EXERCISE =
Please locate each line in the entries that contains the string "readme", with case counting, and copy those lines.

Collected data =

§ §

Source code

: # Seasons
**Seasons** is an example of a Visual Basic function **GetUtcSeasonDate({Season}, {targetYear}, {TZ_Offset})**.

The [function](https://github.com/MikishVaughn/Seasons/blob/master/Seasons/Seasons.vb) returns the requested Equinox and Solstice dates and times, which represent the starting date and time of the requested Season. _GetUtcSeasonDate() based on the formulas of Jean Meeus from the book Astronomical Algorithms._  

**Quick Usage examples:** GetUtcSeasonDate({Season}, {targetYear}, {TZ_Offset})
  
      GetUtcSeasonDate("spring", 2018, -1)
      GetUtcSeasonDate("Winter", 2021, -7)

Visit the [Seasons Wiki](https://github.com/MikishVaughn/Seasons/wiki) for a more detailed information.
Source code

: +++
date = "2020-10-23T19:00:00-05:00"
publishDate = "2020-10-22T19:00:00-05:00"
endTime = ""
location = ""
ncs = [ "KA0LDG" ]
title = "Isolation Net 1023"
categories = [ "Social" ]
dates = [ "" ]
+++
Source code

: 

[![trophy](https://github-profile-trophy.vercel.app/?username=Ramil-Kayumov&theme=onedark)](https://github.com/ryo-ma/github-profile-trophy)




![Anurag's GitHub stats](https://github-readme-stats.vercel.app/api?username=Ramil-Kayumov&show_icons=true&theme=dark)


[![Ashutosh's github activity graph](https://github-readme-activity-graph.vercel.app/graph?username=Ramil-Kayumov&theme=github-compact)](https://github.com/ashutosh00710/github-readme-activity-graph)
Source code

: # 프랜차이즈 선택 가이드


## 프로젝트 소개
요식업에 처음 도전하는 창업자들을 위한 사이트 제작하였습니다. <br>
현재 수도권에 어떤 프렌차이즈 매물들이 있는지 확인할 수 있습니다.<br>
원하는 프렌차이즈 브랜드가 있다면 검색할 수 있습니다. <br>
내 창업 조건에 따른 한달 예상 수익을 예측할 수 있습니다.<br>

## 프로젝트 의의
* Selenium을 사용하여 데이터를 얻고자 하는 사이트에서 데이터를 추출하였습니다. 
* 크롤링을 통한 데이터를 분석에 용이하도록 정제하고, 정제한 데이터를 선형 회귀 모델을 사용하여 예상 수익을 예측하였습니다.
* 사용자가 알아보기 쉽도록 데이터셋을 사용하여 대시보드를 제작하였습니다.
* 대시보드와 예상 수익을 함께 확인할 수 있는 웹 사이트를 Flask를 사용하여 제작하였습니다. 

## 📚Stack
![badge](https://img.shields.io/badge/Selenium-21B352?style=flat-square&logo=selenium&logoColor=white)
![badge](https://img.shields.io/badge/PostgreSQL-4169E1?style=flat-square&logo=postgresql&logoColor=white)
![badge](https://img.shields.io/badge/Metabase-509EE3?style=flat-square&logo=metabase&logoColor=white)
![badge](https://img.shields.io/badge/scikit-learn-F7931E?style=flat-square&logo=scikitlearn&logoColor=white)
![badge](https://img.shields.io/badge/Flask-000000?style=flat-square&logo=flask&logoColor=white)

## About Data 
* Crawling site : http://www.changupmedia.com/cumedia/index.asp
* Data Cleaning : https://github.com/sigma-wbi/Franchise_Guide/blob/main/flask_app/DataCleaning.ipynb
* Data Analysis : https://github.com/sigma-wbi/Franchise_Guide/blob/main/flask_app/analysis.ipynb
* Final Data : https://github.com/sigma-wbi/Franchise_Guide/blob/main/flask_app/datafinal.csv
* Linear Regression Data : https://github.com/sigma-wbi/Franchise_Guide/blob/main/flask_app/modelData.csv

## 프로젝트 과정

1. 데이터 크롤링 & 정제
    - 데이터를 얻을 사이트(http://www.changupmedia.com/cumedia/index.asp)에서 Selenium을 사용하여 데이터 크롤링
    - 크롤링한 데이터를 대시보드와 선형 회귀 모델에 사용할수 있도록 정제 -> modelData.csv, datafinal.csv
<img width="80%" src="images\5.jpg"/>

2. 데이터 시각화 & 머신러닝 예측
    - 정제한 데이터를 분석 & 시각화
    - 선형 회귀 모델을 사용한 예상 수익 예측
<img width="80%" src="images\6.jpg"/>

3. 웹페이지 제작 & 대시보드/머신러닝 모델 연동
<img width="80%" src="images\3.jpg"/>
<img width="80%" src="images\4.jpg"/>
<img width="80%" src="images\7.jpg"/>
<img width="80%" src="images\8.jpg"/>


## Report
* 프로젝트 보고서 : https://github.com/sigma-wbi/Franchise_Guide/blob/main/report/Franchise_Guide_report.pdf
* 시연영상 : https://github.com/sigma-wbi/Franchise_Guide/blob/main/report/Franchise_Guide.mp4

§ §

SOLUTION FOR THIS TASK =
![Anurag's GitHub stats](https://github-readme-stats.vercel.app/api?username=Ramil-Kayumov&show_icons=true&theme=dark)
[![Ashutosh's github activity graph](https://github-readme-activity-graph.vercel.app/graph?username=Ramil-Kayumov&theme=github-compact)](https://github.com/ashutosh00710/github-readme-activity-graph)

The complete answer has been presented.